Sunday, February 24, 2013

Re-reading Martin du Gard (IV)



The French text of Les Thibaults is readily available in a three-volume paperback edition, but I chose instead to read at least the first six parts in this motley assortment of well-worn volumes, which correspond to the format in which they were first published. (There are seven volumes shown because the third part, La belle saison, has been split into two.) Gallimard reprinted the books endlessly, so these are neither particularly rare nor valuable, and the paper they were printed on is not great, but this is more or less how the average reader from the 1920s until well after World War II would have experienced the novel. Does this matter? Is anything gained by reading Les Thibaults in this form rather than as, say, an ebook? Perhaps not, but I don't read ebooks.

Publishing books under paper covers was the norm in France long before the so-called "paperback revolution" transformed the industry in the UK and America. I don't know whether this was because it was assumed that many readers would choose to have their volumes rebound in any case, as was certainly often done. (Gallimard also issued deluxe editions on better paper.) Three of the volumes above, which are castoffs from a British library, are bound in plain blue buckram, though I can't tell whether it was the publisher or the library that bound them that way. They are wartime Canadian reprints, bearing the Gallimard imprint; one suspects that Gallimard might not have been reprinting these particular books in France, during the ocupation. La belle saison is in its original paperbound format, but the other two have been rebound.
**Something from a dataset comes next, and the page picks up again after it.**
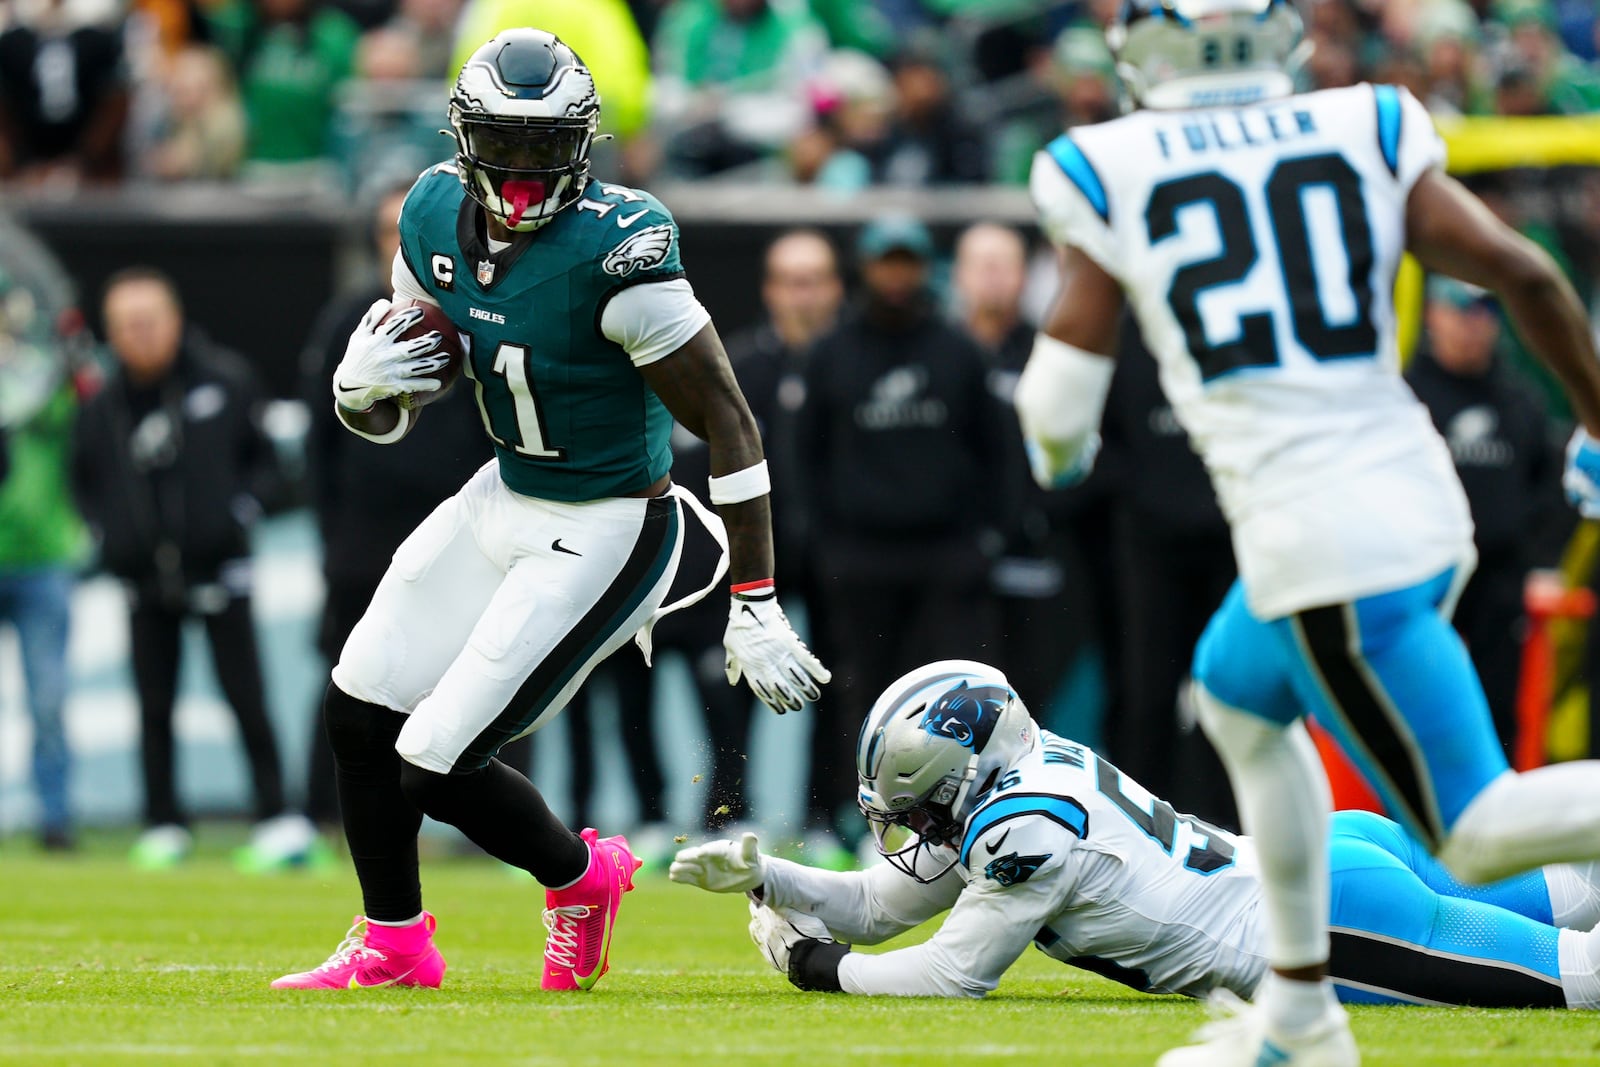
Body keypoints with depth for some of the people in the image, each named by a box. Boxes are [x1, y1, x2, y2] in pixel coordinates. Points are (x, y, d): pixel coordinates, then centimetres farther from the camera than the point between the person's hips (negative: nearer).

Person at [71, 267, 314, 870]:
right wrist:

La consultation, with the red spine, has a quarter-leather binding with marbled paper over the rest of the boards; the spine bears the imprint of Selections Sequana, but the interior is simply the Gallimard edition, paper covers and all.


Sequana was (and still is) a long-established French printing firm, and this was probably issued as part of some kind of book club; the firm's name is derived from the goddess associated with the river Seine, as well as with the ancient Gallic Sequani tribe familiar to Caesar. Printed on the spine are the words Fluctuat nec mergitur — it floats and does not sink — which make up the motto of the city of Paris. It is stamped with the number 5 though it actually contains the fourth part of the novel.

The last volume, La mort du père, may have been custom-bound for the owner; it has rather nice blue marbled paper on the boards. The author's name has been truncated as "Du Gard" on the spine.


Books are made up of words, symbols that by their nature can be replicated and reproduced in any number of forms, but in their physical manifestation they are also artifacts that bear traces, however faint, of the time in which they were created. One is under no obligation to read Roger Martin du Gard with this in mind, or even to read him at all, but I think, on balance, that some small advantage is obtained by doing so.